Why is it that one's own voice, once recorded is no good? I've listened or watched myself preach plenty of times and I always think, "Do I really sound like that?" And every time, I'm told that I do. Creepy. But the big thought, the real question, is, "If we don't sound like we think we do, what happens to one's impersonations?" I pick impression-able fruit from many stylistic trees from Brian Regan and Patrick Warburton to the people in my social circle. Often, I think I do a pretty good job. But this thought shook my confidence to nothing. What if I'm really no good at it at all?
I try not to think in terms of "What do people think of me now?" or anything like that. But it is a bizarre moment when you question a fair chunk of one's comedic fuel. To my students especially, I sling about the diction and phrases of favorite comedians and personalities. Do they sit back and whisper to each other, "Doesn't he realize that he does a horrible Jeff Goldblum impression?"
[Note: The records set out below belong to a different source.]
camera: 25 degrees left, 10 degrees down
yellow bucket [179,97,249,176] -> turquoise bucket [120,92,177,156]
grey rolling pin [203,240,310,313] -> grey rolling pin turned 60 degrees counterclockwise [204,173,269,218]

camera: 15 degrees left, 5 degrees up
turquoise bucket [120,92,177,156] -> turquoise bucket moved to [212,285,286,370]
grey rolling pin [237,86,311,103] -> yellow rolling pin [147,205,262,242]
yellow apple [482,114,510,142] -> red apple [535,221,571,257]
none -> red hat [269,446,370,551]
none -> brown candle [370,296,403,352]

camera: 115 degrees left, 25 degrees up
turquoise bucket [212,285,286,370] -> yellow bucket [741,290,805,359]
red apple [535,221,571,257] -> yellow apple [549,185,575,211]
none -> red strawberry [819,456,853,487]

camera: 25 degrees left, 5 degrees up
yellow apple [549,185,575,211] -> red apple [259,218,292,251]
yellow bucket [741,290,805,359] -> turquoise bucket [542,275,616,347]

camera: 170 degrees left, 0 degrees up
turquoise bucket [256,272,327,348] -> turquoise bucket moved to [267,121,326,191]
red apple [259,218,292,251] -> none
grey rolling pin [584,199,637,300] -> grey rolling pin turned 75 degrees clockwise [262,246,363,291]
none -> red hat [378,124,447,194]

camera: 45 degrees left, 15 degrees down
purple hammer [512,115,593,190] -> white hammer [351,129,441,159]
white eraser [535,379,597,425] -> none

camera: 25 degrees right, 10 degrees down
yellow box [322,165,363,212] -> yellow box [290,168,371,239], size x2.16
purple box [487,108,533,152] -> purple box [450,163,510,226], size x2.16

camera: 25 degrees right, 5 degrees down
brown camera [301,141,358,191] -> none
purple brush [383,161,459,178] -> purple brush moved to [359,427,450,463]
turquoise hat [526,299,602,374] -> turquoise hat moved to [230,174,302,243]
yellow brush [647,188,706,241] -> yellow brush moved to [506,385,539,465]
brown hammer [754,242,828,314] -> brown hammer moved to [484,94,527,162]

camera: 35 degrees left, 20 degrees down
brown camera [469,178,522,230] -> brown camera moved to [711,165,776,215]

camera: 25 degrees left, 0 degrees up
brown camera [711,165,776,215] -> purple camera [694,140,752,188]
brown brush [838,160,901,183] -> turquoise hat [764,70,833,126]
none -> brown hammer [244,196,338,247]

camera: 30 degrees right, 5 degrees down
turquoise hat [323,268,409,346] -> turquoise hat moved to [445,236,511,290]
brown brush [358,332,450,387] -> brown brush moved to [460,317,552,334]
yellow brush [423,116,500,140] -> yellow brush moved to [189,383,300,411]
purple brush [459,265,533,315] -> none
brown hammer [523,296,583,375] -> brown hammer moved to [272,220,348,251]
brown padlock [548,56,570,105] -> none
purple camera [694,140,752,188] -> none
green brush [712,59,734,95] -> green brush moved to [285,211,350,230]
The worst part, really, is that there's nothing to do about it unless I go obsessive-recording my own voice until I think it sounds like what I want to impersonate. I can see somebody walking in on one of these ridiculous sessions with the question etched in his or her face, and I would have to make something up because it would be far too embarrassing to admit. Furthermore, this is the type of thought that I never know is legitimate or not. And the more I think about it, the more I wonder if I'm normal or not, if I am the paranoid freak that I'm sure everybody thinks I am. Soon, I'm going to be huddled in a corner, whispering in strange voices, conversing with myself with as many different voices as I can muster and conspiring against those that look at me in strange ways, ready to scream, cry, and laugh all at the same time before they come to take me away ha-haaa.